The increase in our workload, however, has meant we are often overstretched. At a time of diminishing public resources we have worked hard to attract more funds to match the voluntary resources that have sustained us.

We went back to basics following last year’s successful Annual General Meeting, entitled “Lee Green (Lives) at the Crossroads”. That drew a large local response, some enthusiastic new trustees and further support from existing and new partners, including a local housing association and the local library.
We have tried to define what we are about. Our expanded group of trustees have in consultation with users and volunteers reaffirmed our core values as a welcoming, inclusive and user-led organisation, working in partnership with others towards a “safer, stronger and more cohesive community with opportunities for self-development and growth accessible to all”.

Not just words at Lee Green Lives… just look at what goes on at Lee Green community centre, a converted empty unit in a run-down shopping centre. In this report, you will read about the joy and friendship that people get from exercises to music, activities for those with a severe disability, the sewing and knitting groups, and coffee and chat sessions; or the empowerment people get from speaking English if that’s not their first language, or learning how to use a computer.

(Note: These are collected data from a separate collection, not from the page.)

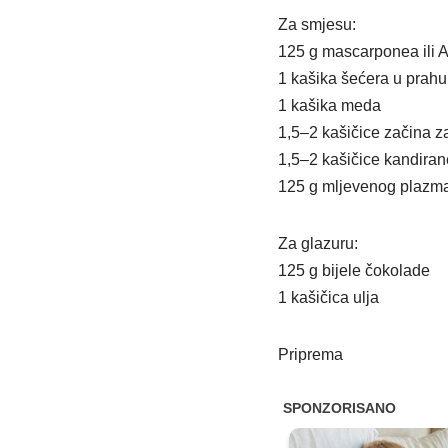
Za smjesu:
125 g mascarponea ili 
1 kašika šećera u prahu
1 kašika meda
1,5–2 kašičice začina 
1,5–2 kašičice kandiran
125 g mljevenog plazma 
Za glazuru:
125 g bijele čokolade
1 kašičica ulja
Priprema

Those computers have also become crucial to delivering our advice and advocacy services for people needing help in dealing with the cuts, particularly in benefits and job seekers’ allowance that often lead to poverty and homelessness. These are the times many people live in and our work reflects their needs.
All this against a backdrop of the redevelopment of the shopping centre by its owners, St Modwen, who this year are submitting revised proposals calling for significant extra housing. Those plans include a purpose-built community centre that Lee Green Lives is expected to run. This will present us with a considerable challenge, not least during the construction period when we will have to seek alternative arrangements.

We cannot do it alone, hence our increasing work in partnership with others. Clarion Housing, landlords of some of the neighbouring estates, with whom we hope to share future facilities, have helped us with our Business Plan, supported by Voluntary Action Lewisham, to make us more sustainable. They have also contracted us to provide outreach activities for their residents as part of the local community’s need for a wider cohesion. We have also begun working with Lewisham Homes, who provide the council’s housing.

Meanwhile, we are part of a network of some 15 local community groups, including the local library. Lee Green Consortium (about which we report separately) is helping them to work together while ensuring all of our volunteers get the recognition their efforts deserve.
My thanks go to all those who have helped Lee Green Lives go some way towards making our area a better place.